Living with systemic mastocytosis (SM) carries the risk of severe allergic reactions, known as anaphylaxis. Because mast cells release large amounts of histamine and other chemicals, triggers that might cause mild symptoms in others can escalate quickly.
Epinephrine is the single most important medication for treating anaphylaxis, and understanding how and when to use it can be lifesaving.
Why epinephrine matters in mastocytosis
In SM, the body produces too many mast cells. These cells play a key role in allergic reactions, so when they are overactive, reactions can become sudden and severe.
Anaphylaxis in SM can be triggered by insect stings, certain foods, medications, temperature changes, alcohol or even stress. In some cases, there may be no clear trigger at all. Epinephrine works by quickly opening the airway to reverse dangerous symptoms. It is the first-line treatment for anaphylaxis and should be used immediately at the first signs of a severe reaction.
Recognizing when to use epinephrine
One of the biggest concerns people often face is deciding whether symptoms are “serious enough” to merit epinephrine. Experts consistently emphasize: when in doubt, use epinephrine.
Early signs of anaphylaxis may include:
- Flushing of the skin, itching or hives.
- Trouble breathing or wheezing.
- Swollen lips, tongue or throat.
- Dizziness.
- Weak or rapid heartbeat.
- Severe abdominal pain, nausea or vomiting.
In SM, symptoms can progress rapidly. Using epinephrine early is safer than waiting too long.
Learn more about SM causes and risk factors
You may need more than one injector
Most guidelines recommend that people with SM carry two epinephrine auto-injectors at all times. This is because reactions in mast cell disorders can be particularly severe or prolonged, and a second dose may be needed if symptoms do not improve within five to 15 minutes.

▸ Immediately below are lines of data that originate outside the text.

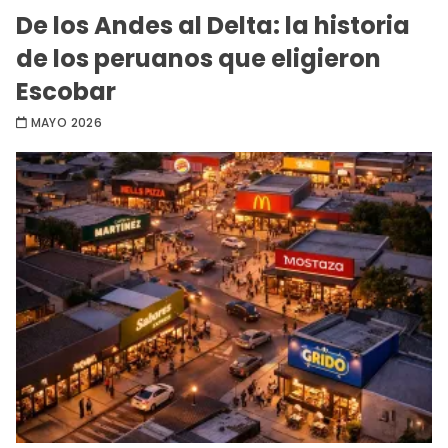
De los Andes al Delta: la historia
de los peruanos que eligieron
Escobar
MAYO 2026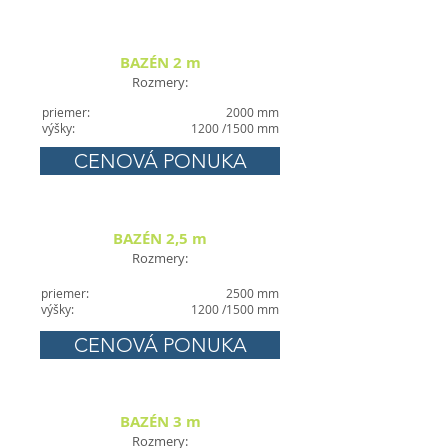
BAZÉN 2 m
Rozmery:
priemer:
2000 mm
výšky:
1200 /1500 mm
CENOVÁ PONUKA
BAZÉN 2,5 m
Rozmery:
priemer:
2500 mm
výšky:
1200 /1500 mm
CENOVÁ PONUKA
BAZÉN 3 m
Rozmery: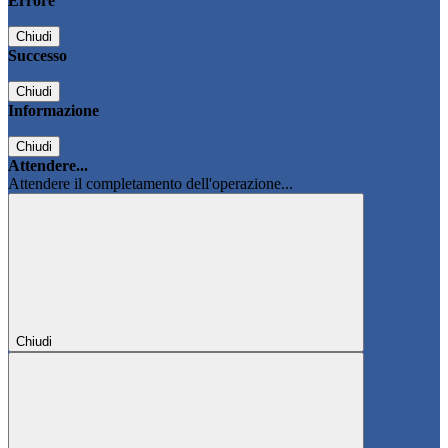
Errore
Chiudi
Successo
Chiudi
Informazione
Chiudi
Attendere...
Attendere il completamento dell'operazione...
Chiudi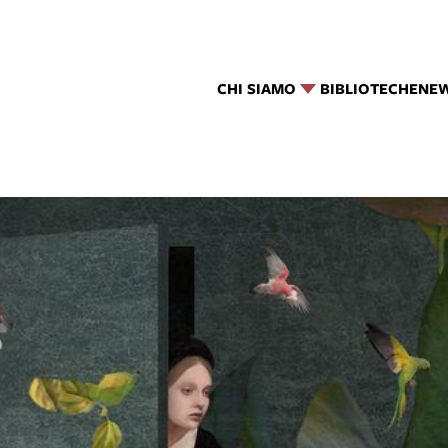
CHI SIAMO
BIBLIOTECHE
NE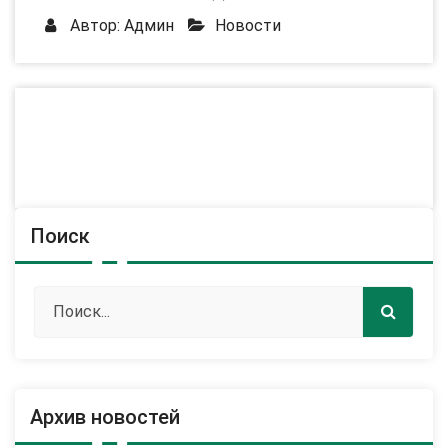
Автор:
Админ
Новости
Поиск
Архив новостей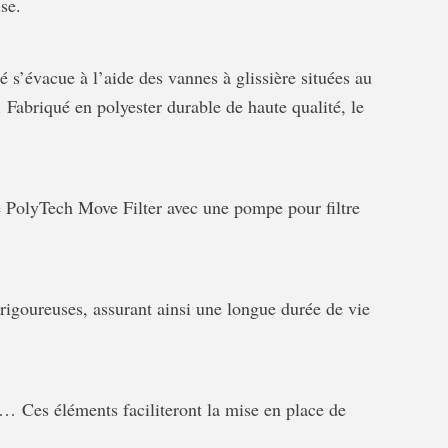
se.
té s’évacue à l’aide des vannes à glissière situées au
 Fabriqué en polyester durable de haute qualité, le
re PolyTech Move Filter avec une pompe pour filtre
 rigoureuses, assurant ainsi une longue durée de vie
 … Ces éléments faciliteront la mise en place de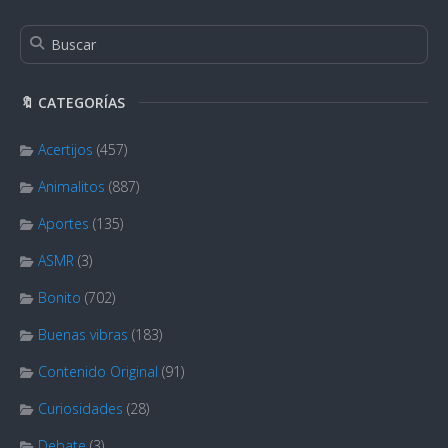
🔖 CATEGORÍAS
Acertijos
(457)
Animalitos
(887)
Aportes
(135)
ASMR
(3)
Bonito
(702)
Buenas vibras
(183)
Contenido Original
(91)
Curiosidades
(28)
Debate
(3)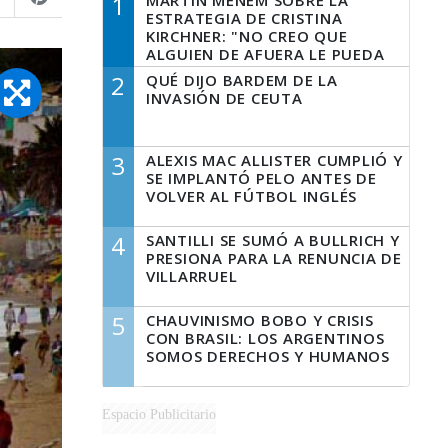
1
MARTÍN MENEM SOBRE LA
ESTRATEGIA DE CRISTINA
KIRCHNER: "NO CREO QUE
ALGUIEN DE AFUERA LE PUEDA
DECIR A LA JUSTICIA LO QUE
2
QUÉ DIJO BARDEM DE LA
TIENE QUE HACER"
INVASIÓN DE CEUTA
3
ALEXIS MAC ALLISTER CUMPLIÓ Y
SE IMPLANTÓ PELO ANTES DE
VOLVER AL FÚTBOL INGLÉS
4
SANTILLI SE SUMÓ A BULLRICH Y
PRESIONA PARA LA RENUNCIA DE
VILLARRUEL
5
CHAUVINISMO BOBO Y CRISIS
CON BRASIL: LOS ARGENTINOS
SOMOS DERECHOS Y HUMANOS
Espacio Publicitario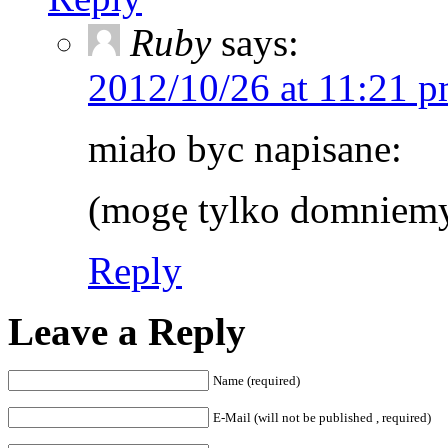
Ruby
says:
2012/10/26 at 11:21 
miało byc napisane:
(mogę tylko domnie
Reply
Leave a Reply
Name (required)
E-Mail (will not be published , required)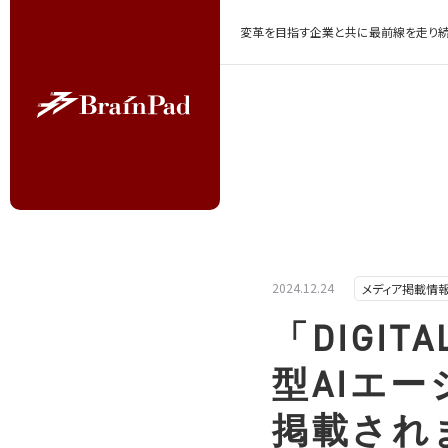
変革を目指す企業と共に最前線を走り続
2024.12.24
メディア掲載情
「DIGI
型AIエ
掲載され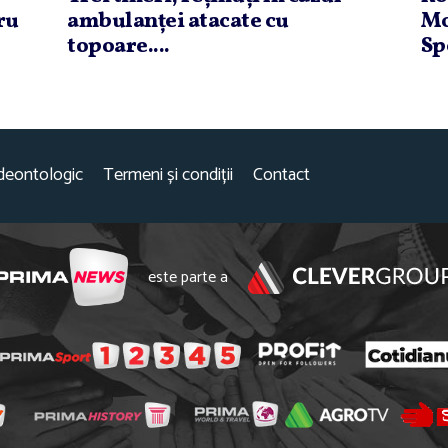
ru
ambulanţei atacate cu
Mo
topoare....
Spo
deontologic
Termeni și condiții
Contact
este parte a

Keeping injectors in multiple locations, such as a bag, coat or bedside can help ensure one is always within reach. Many people also choose to keep spare devices at work or school.
Don’t be afraid to use it
Some people hesitate to use epinephrine because they’re afraid of needles or they worry about side effects. While epinephrine can cause temporary effects such as shaking, anxiety or a racing heart, these are usually short-lived and far less dangerous than untreated anaphylaxis.
Delaying epinephrine is one of the main reasons anaphylaxis becomes life-threatening. In emergency medicine, the risk of not using epinephrine is considered far greater than the risk of using it unnecessarily.
Consider talking to your doctor about needle-free epinephrine options if you feel hesitant to use an injector.
Practice and preparation
Knowing how to use your auto-injector before an emergency happens is essential. Consider:
- Practicing with a trainer device.
- Teaching family, friends and coworkers how to use it.
- Wearing medical identification that mentions SM.
- Having a written emergency action plan.
Preparation can reduce panic and help others step in if you cannot self-administer.